Proof:Suppose there exists a cyclic vector $v$ for $T$, that is we have $v\in V$ such that $\{v, Tv,..T^{n-1}v\}$ span $V$. Then matrix representation of $T$ will be some companion matrix , whose minimal and characteristic polynomial are same.

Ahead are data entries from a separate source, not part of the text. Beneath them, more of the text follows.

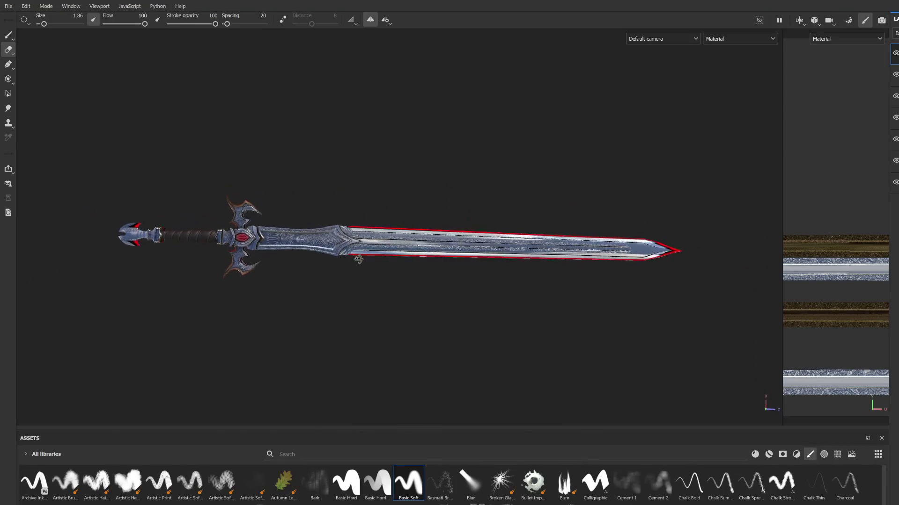
{"action": "mouse_move", "coordinate": [490, 303]}
{"action": "left_mouse_down", "text": "alt"}
{"action": "mouse_move", "coordinate": [407, 215]}
{"action": "mouse_move", "coordinate": [532, 261]}
{"action": "mouse_move", "coordinate": [589, 351]}
{"action": "mouse_move", "coordinate": [611, 344]}
{"action": "mouse_move", "coordinate": [556, 323]}
{"action": "mouse_move", "coordinate": [337, 280]}
{"action": "mouse_move", "coordinate": [421, 246]}
{"action": "left_mouse_up", "text": "alt"}
{"action": "scroll", "coordinate": [556, 323], "scroll_direction": "up", "scroll_amount": 3}
{"action": "mouse_move", "coordinate": [457, 213]}
{"action": "left_mouse_down", "text": "alt"}
{"action": "mouse_move", "coordinate": [431, 218]}
{"action": "mouse_move", "coordinate": [491, 315]}
{"action": "mouse_move", "coordinate": [604, 271]}
{"action": "mouse_move", "coordinate": [487, 227]}
{"action": "mouse_move", "coordinate": [413, 212]}
{"action": "mouse_move", "coordinate": [656, 305]}
{"action": "mouse_move", "coordinate": [363, 318]}
{"action": "mouse_move", "coordinate": [484, 342]}
{"action": "mouse_move", "coordinate": [463, 231]}
{"action": "mouse_move", "coordinate": [405, 225]}
{"action": "mouse_move", "coordinate": [541, 250]}
{"action": "mouse_move", "coordinate": [415, 251]}
{"action": "mouse_move", "coordinate": [497, 235]}
{"action": "mouse_move", "coordinate": [407, 253]}
{"action": "mouse_move", "coordinate": [462, 261]}
{"action": "mouse_move", "coordinate": [391, 254]}
{"action": "mouse_move", "coordinate": [155, 127]}
{"action": "left_mouse_up", "text": "alt"}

Now conversely, if minimal and charteristic polynomial are same, then we have a minimal polynomial which is of degree $n$. Take $v\neq 0 $, let minimal polynomial $p(x)= a_0+a_1x+...+a_{n-1}x^{n-1}$. Degree of $p(x)$ is equal to the cyclic subspace generate by $p_v(x)$. Consider $\{v, Tv, T^2v,.. T^{n-1}v\}$, where $T$ is annihilator linear operator for $p_v(x)$ (following Hoffman-Kunze). This is a cyclic base. Read section 7.1 in Linear algebra by Hoffman-Kunze.
Also we have $T(x,y,z)= (2x,2y,-z)$ Hence $T(1,-1,3)= (2,-2,-3)$ and $T^2(1,-1,3)= (4,-4,3)$. We have (4,-4,3) is linear combination of $(1,-1,3)$ and $(2,-2,3)$. Hence T-cyclic subspace generated by the $(1,−1,3)$ = Linear span of $\{(1,-1,3), (2,-2,-3)\}$